By Peter Schroeder - 11/14/12 08:23 PM EST
The lawmakers sent a letter to Geithner in October, accusing him of "complacency" in addressing the rate-rigging scandal. They called on Geithner to establish an American-based interest rate index to replace Libor, and wanted to know how much harm had been done to American investors due to the scandal.
Now, they say the Treasury has failed to provide them with answers and repeatedly canceled attempted briefings with their staff on the matter.
The controversy over the interest rate began this summer after the British bank Barclays agreed to pay nearly half a billion dollars to settle charges with U.S. and U.K. regulators that it worked to manipulate the rate for years. Libor is set based on interbank lending reports from a group of 18 banks, including three based in the United States, and it is monitored by the British Bankers Association.

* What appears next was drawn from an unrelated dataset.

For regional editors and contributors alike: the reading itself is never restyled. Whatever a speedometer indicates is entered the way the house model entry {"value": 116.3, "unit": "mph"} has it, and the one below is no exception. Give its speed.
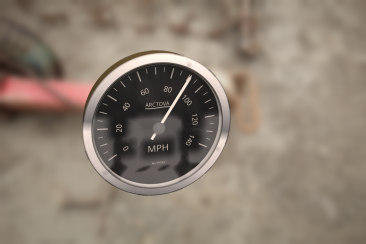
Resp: {"value": 90, "unit": "mph"}
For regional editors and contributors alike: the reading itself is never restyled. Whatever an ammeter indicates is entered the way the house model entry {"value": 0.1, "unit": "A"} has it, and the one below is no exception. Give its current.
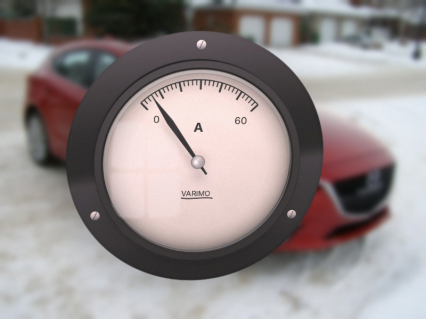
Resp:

Barclays went on to charge that other banks were conspiring to rig the rate, and Geithner was swept up in the controversy as well, because concerns about Libor first emerged at the New York Federal Reserve Bank when he was running it.
Geithner defended his behavior for hours before skeptical lawmakers in July, saying he took the appropriate steps by notifying regulators in the United States and United Kingdom.
He added that the government was looking into alternatives to Libor going forward but that the rate continued to be used as a benchmark after concerns emerged because it remained the best option available.